→ **抜粋箇所**:
+ + +

また、第1審原告らは、上記第2、2、(1)、ア、(ウ)、bのとおり主張する。第1審原告X1は、前田校長等から組合の団体交渉以外で職場を離れる場合には年休届を出すよう通告されていたが、(1)昭和60年4月16日、同月23日及び同月30日には、前田校長に対し事前に告げた上で支部執行委員会に出席し、前田校長は、同月23日及び同月30日には年休届の提出を求めたが、第1審原告X1は、これに応じなかった、(2)第1審原告X1は、同年5月14日には、前日から同日午前中にかけての年休届を提出していたが、同日午後の年休届を提出していないにもかかわらず登校しなかった。本件懲戒処分においては、以上の事実を重視せざるを得ず、第1審原告X1は、これらが勤務時間等に関する条例、市教委服務規則に反する非違行為になると認識しながら、これを反復して繰り返したといわざるを得ないのであって、これに原判決添付別紙3、(1)のとおりの無断欠勤の回数等を勘案すると、第1審原告らが指摘する処分の基準・扱いの上で、第1審原告X1について欠勤4日に相当するにすぎないという程度のものとは到底いえない。第1審原告X2については、前記(五)(原判決188頁2行目から189頁1行目まで)のとおりの事実が存在し、昭和61年5月15日以降6回にわたり文書により注意を受けたにもかかわらず、これを無視して無断職場離脱を繰り返したのであって、第1審原告X2が勤務時間等に関する条例、市教委服務規則に反する非違行為を確信的に反復したといわざるを得ず、これに原判決添付別紙3、(2)のとおりの無断欠勤の回数等を勘案すると、第1審原告らが指摘する処分の基準・扱いの上で、第1審原告X2について欠勤3日と3分の2に相当するにすぎないという程度のものとは到底いえない。以上のとおり、第1審原告X1、同X2のいずれについても、処分における比例原則に違反しているとはいえないのであって、第1審原告らの上記主張は理由がない。」
2 結論
以上のとおりであって、第1審被告及び第1審原告らの主張はいずれも理由がないから、本件各控訴をいずれも棄却することとし、主文のとおり判決する。

+ + +

→ **作業指示 1**: 判決文によると、第1審原告X1が前田校長に事前に告げたうえで支部執行委員会に出席したのはいつですか？該当する日付をすべて挙げてください。

+ + +

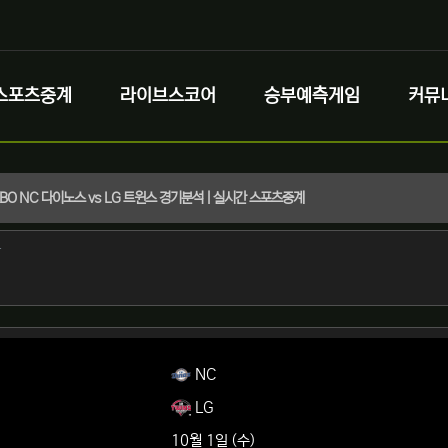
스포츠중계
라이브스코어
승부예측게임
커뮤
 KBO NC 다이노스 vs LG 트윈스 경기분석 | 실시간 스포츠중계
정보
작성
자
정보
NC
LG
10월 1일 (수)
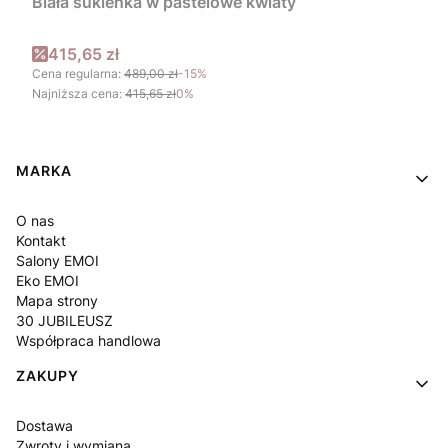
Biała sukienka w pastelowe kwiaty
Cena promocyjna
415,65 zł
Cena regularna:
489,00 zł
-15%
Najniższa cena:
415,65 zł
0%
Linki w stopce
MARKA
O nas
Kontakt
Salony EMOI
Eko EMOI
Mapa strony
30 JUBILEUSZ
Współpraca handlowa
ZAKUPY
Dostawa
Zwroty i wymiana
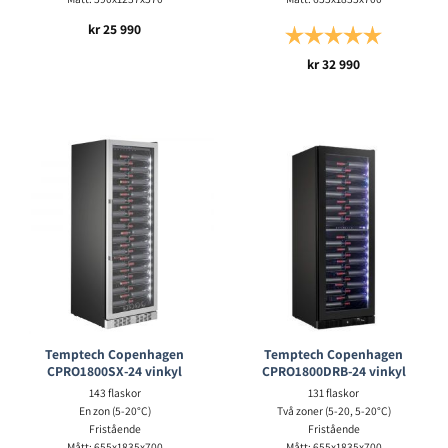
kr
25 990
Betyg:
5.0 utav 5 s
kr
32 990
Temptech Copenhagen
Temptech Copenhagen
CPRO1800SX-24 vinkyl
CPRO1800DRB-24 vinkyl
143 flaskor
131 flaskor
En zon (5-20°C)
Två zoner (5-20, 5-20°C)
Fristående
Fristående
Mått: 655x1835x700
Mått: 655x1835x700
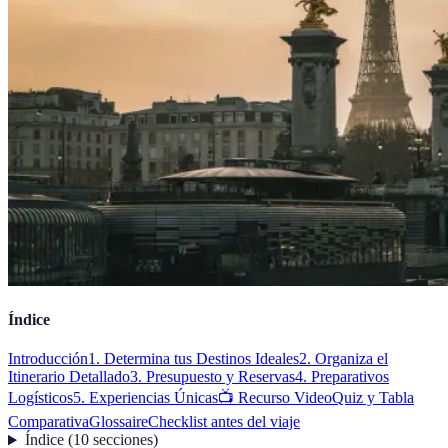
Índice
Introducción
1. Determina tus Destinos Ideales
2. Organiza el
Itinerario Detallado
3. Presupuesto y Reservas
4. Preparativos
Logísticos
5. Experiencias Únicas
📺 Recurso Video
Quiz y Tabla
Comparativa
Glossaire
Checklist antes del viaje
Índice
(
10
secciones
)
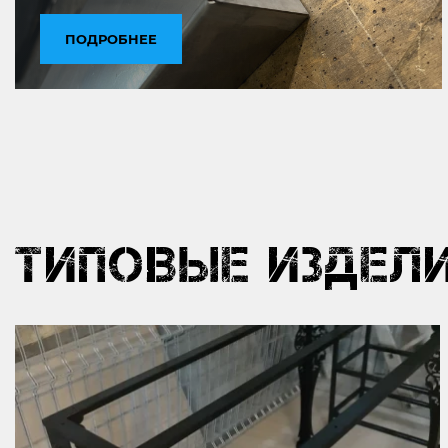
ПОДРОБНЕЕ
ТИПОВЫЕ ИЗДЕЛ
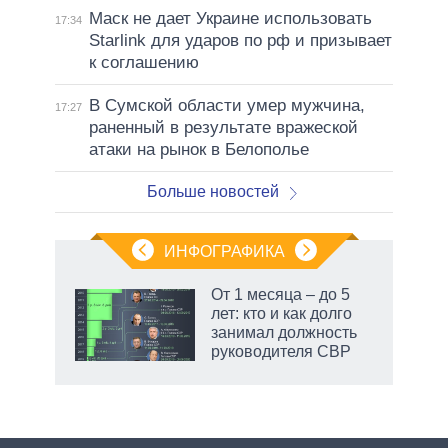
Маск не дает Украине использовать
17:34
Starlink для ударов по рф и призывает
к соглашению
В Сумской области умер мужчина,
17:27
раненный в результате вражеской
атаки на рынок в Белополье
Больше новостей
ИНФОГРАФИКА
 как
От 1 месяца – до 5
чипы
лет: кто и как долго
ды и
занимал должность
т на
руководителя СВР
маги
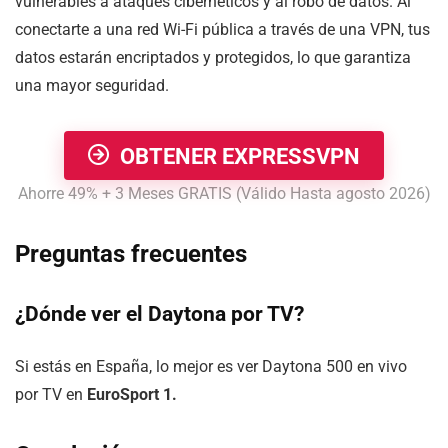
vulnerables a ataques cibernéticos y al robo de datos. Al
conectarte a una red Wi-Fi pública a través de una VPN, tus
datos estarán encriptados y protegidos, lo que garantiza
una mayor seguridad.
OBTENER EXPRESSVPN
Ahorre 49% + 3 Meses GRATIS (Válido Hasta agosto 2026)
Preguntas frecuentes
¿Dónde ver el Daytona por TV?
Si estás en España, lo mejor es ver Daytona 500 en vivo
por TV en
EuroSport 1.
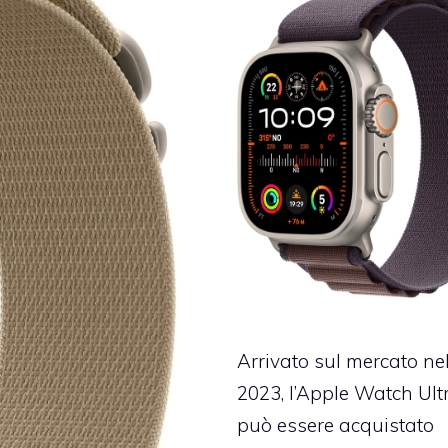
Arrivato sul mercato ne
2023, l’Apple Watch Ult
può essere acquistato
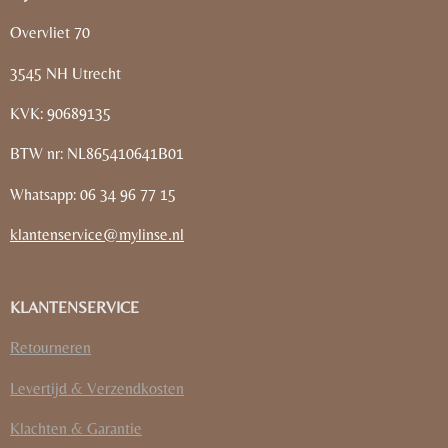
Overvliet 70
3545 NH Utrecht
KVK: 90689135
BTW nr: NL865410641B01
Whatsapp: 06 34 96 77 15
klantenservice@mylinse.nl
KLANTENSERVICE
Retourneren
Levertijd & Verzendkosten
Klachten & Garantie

+ + +

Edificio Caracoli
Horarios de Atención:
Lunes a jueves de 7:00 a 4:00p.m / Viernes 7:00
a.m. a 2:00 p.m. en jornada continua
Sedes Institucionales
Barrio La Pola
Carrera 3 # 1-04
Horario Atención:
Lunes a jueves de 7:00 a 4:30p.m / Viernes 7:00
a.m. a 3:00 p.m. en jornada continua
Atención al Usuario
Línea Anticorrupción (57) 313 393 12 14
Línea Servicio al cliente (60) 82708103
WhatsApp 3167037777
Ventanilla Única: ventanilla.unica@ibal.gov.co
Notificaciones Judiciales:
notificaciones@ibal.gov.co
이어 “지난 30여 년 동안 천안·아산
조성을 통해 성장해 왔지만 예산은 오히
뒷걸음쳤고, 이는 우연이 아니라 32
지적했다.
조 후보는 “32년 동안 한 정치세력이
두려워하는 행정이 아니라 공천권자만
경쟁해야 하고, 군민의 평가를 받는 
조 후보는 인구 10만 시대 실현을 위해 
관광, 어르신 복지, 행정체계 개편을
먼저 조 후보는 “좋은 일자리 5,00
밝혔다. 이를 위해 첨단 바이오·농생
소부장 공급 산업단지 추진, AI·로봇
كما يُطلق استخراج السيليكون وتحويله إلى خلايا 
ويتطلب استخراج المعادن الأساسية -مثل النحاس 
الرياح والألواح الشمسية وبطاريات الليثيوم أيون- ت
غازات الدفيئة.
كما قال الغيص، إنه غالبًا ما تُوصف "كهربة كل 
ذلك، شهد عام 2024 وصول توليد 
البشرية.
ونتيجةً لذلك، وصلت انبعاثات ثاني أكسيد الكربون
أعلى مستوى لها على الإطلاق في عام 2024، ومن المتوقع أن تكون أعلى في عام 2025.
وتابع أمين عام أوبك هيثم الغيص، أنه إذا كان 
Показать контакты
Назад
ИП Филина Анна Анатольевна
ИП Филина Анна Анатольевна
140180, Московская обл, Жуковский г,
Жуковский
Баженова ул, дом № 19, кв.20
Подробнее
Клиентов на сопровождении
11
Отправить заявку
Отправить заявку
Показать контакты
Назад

+ + +

→ **作業指示 2**: 上のデータの行のうち、「Overvliet 70」を含む行から「Klachten & Garantie」を含む行までを、両端の行も含めて一字一句そのまま書き写してもらえますか？

→ **回答文 1**: 昭和60年4月16日、昭和60年4月23日、昭和60年4月30日

→ **回答文 2**:
Overvliet 70
3545 NH Utrecht
KVK: 90689135
BTW nr: NL865410641B01
Whatsapp: 06 34 96 77 15
klantenservice@mylinse.nl
KLANTENSERVICE
Retourneren
Levertijd & Verzendkosten
Klachten & Garantie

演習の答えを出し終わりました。